Karena terjaga hanya mengarah pada pikiran sia-sia dan menjengkelkan, Irina memilih untuk tidur. Namun, ketika dia menutup matanya, ingatan muncul ke permukaan.
Dia ingat bersembunyi di bawah meja rias dan darah orang tuanya mengalir. Dia ingat sapi-sapi yang dia pelihara dengan penuh kasih terbakar sampai mati. Dia ingat gaun favoritnya, kotor dengan lumpur dan debu. Dia ingat berbaring di peti matinya yang sempit, terbawa membayangkan luar angkasa dan dunia bulan yang tidak dikenal. Dan dia ingat sendirian—selalu sendiri—saat dia menatap ke langit.

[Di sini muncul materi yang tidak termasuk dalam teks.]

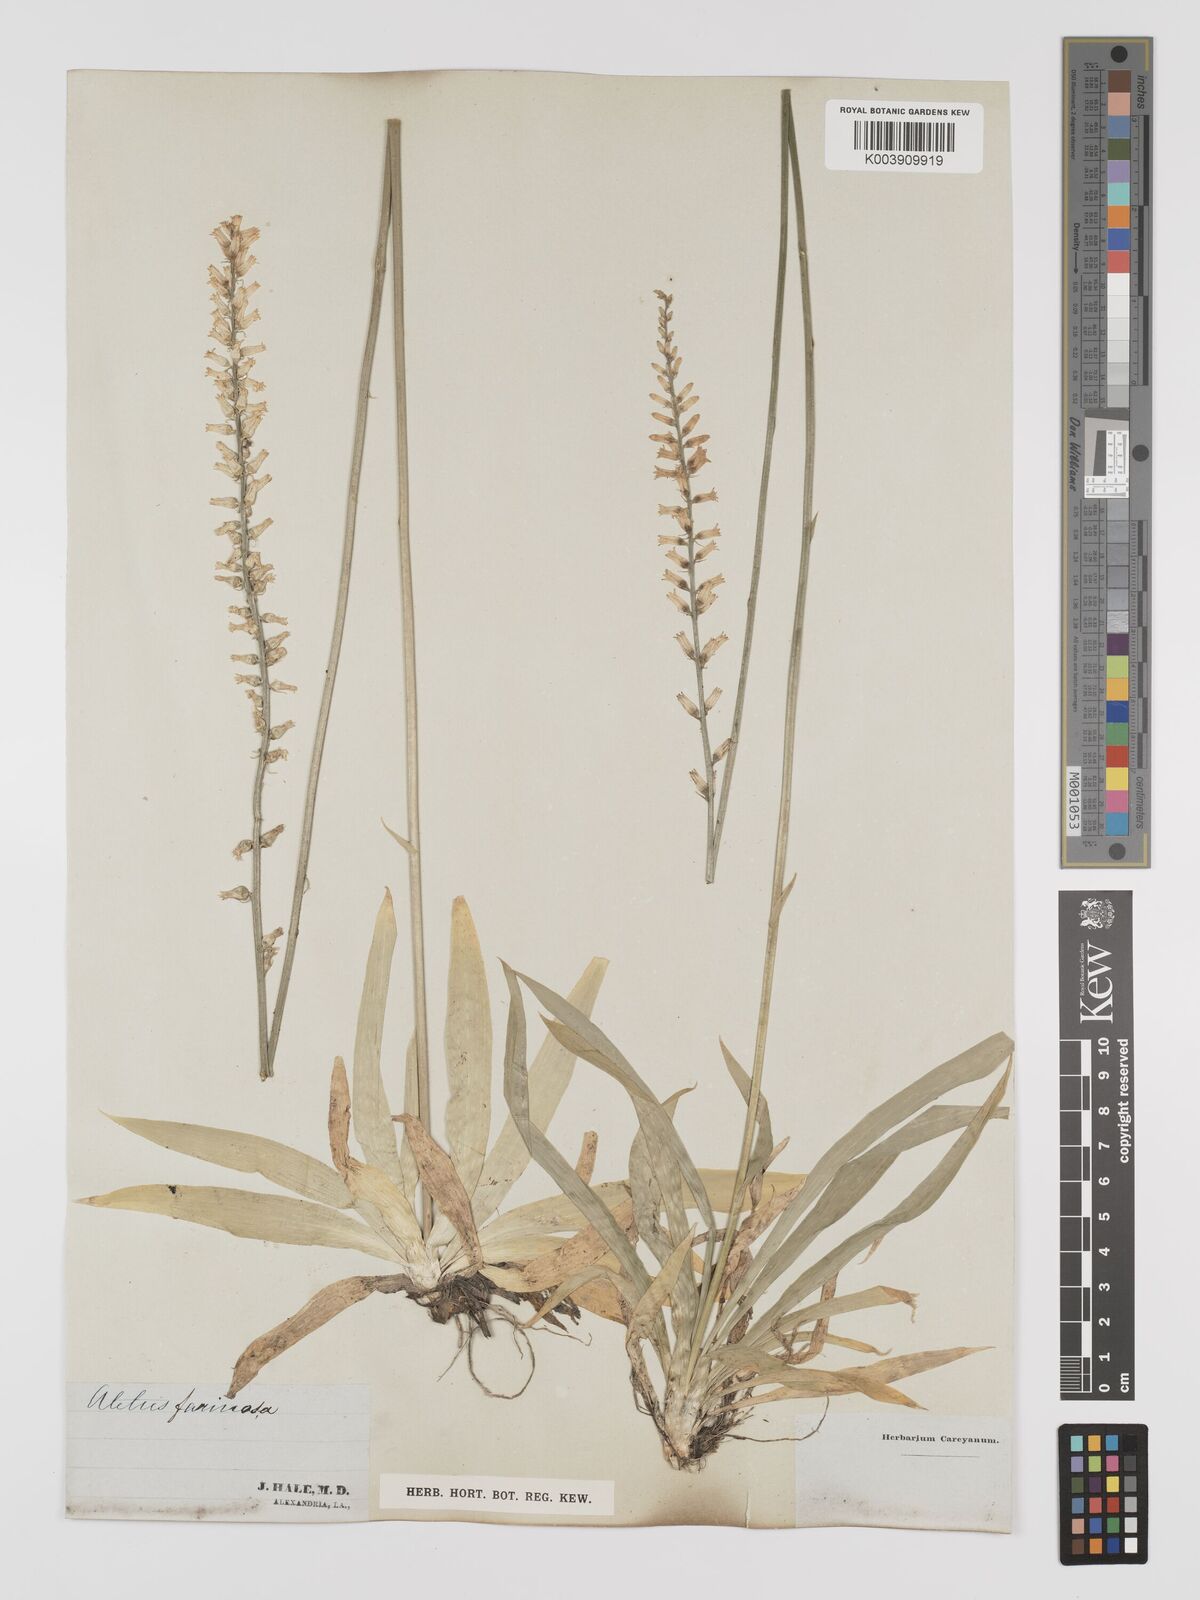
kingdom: Plantae
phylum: Tracheophyta
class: Liliopsida
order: Dioscoreales
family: Nartheciaceae
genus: Aletris
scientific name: Aletris farinosa
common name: Colicroot
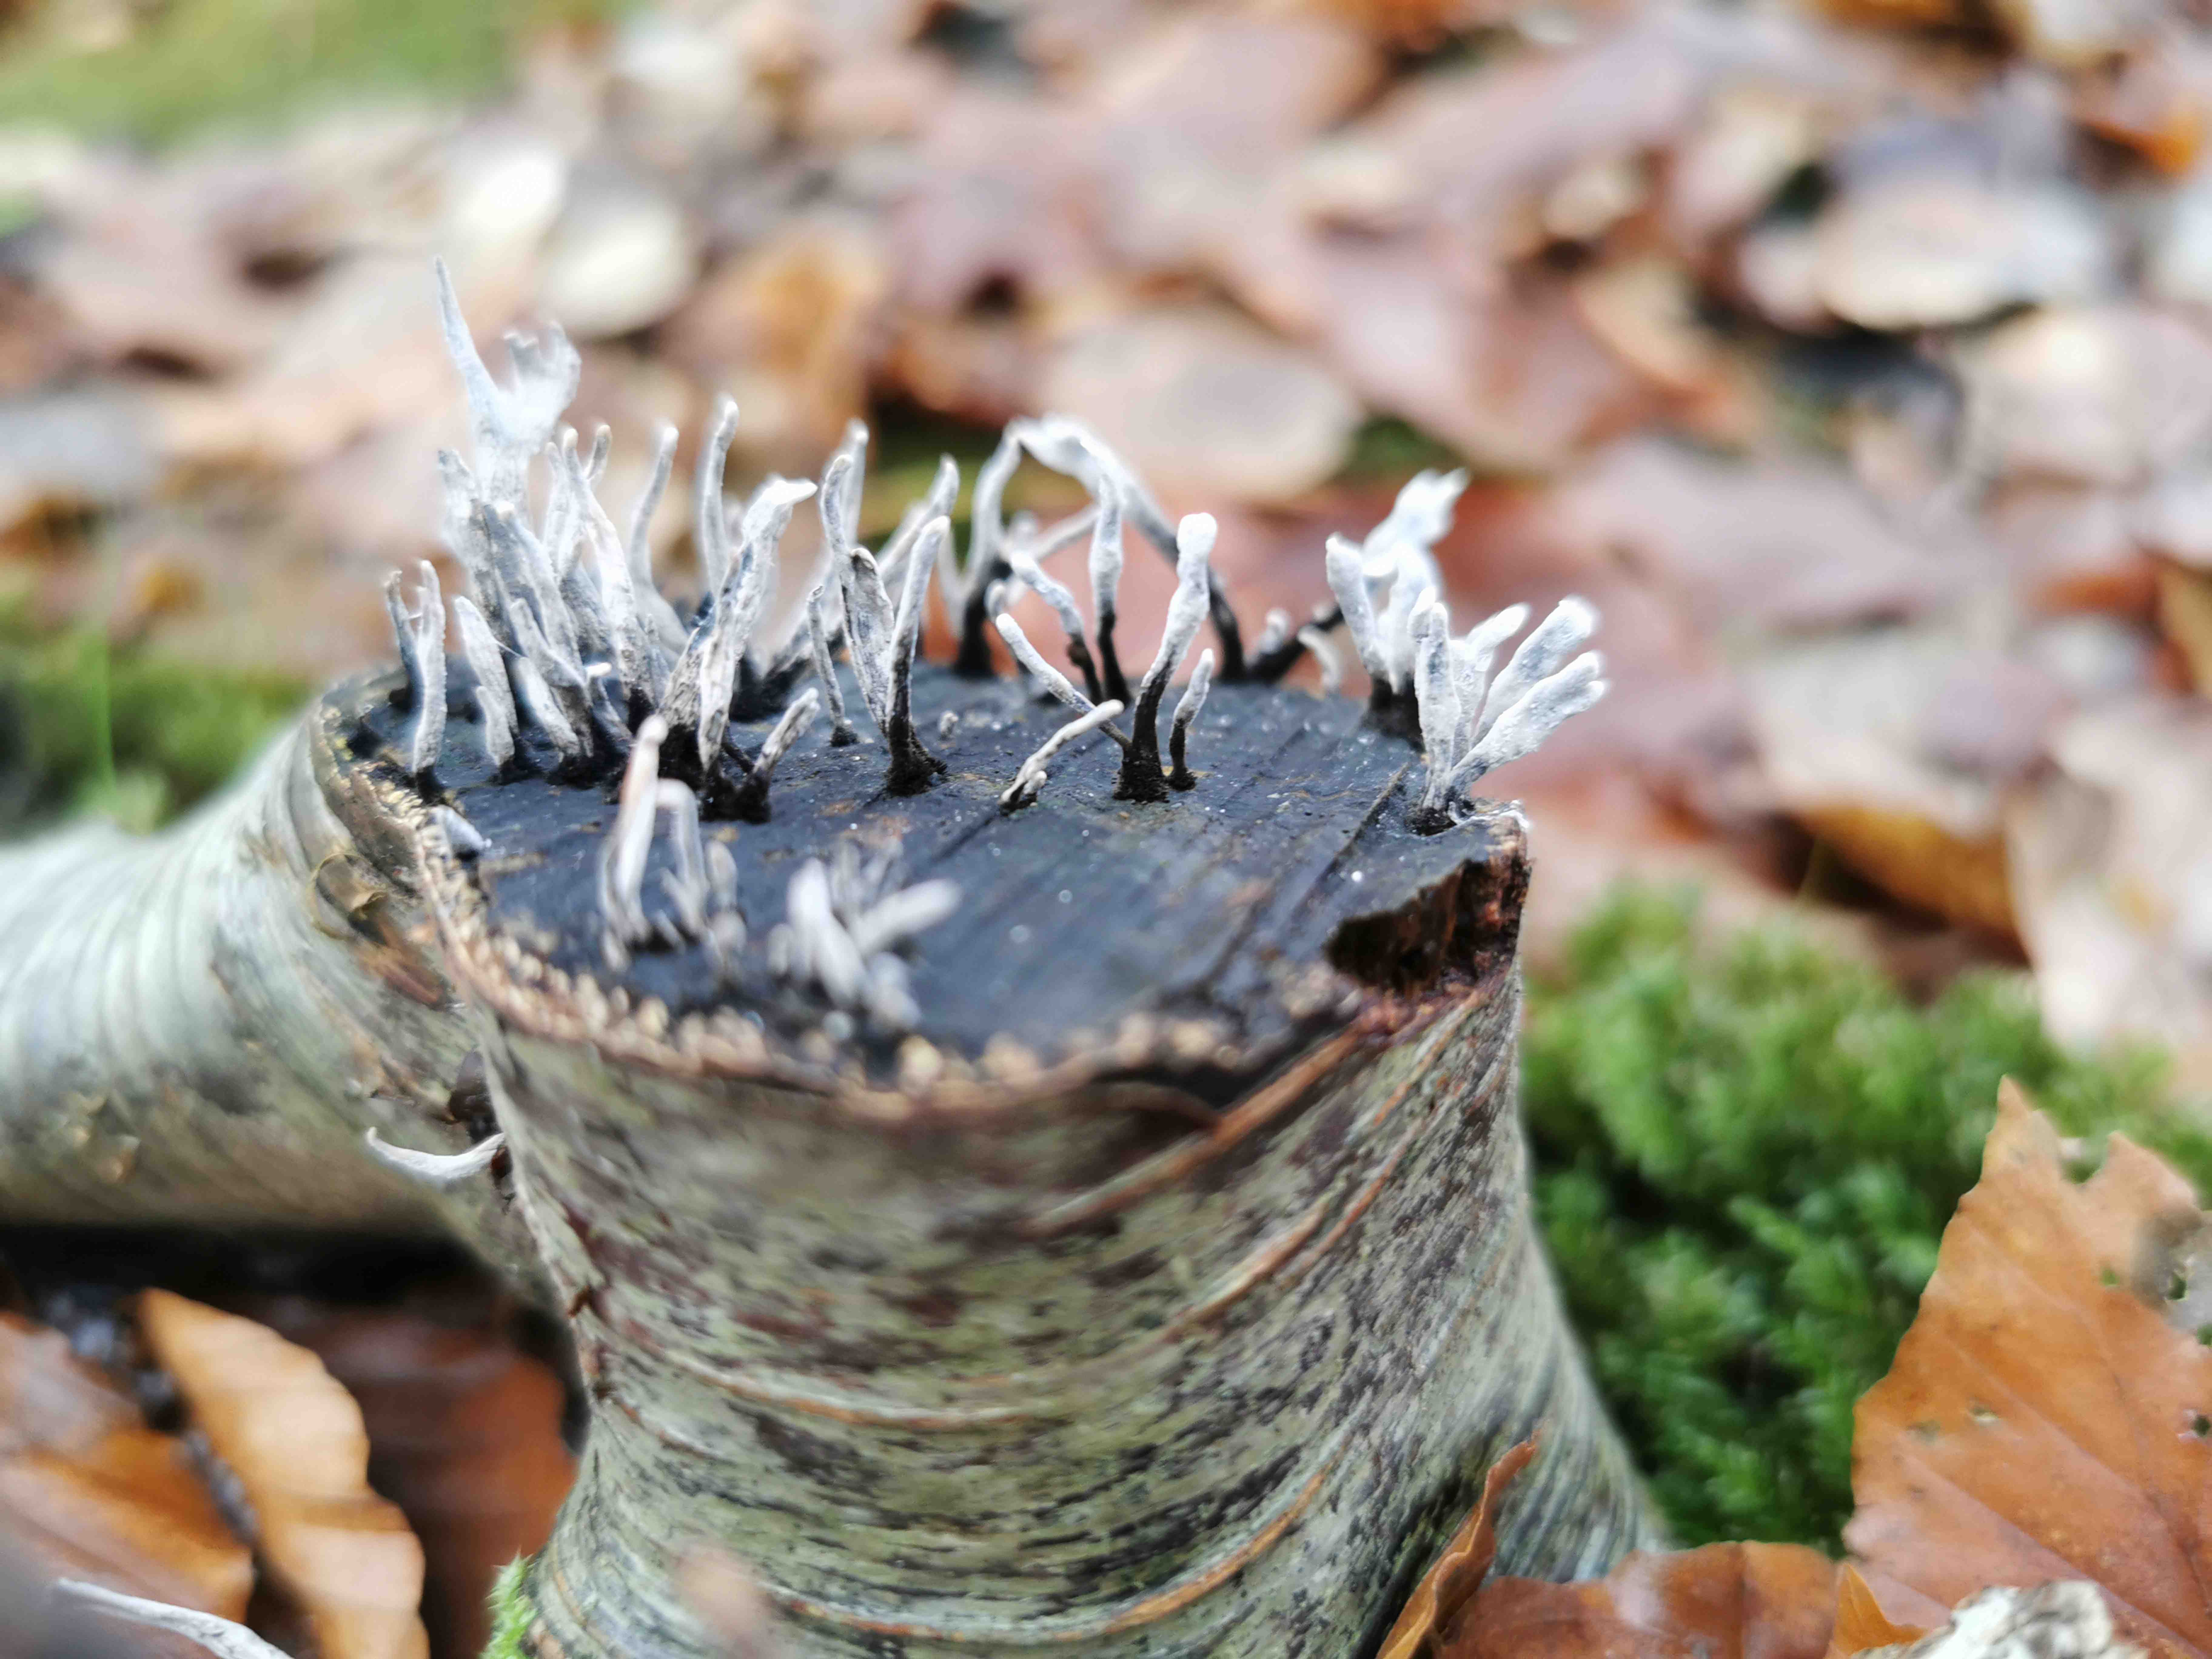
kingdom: Fungi
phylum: Ascomycota
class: Sordariomycetes
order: Xylariales
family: Xylariaceae
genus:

“Kenapa aku memberitahunya tentang itu?” Hatinya dipenuhi dengan kesedihan dan kesepian. Air mata naik ke matanya dan menetes ke pipinya. Itu seperti bendungan yang jebol.
“Tolong…tolong, jangan nyalakan kembali lampunya,” bisik Irina, berbaring telungkup di lantai. Dia tidak ingin seorang manusia melihatnya menangis, apalagi Lev.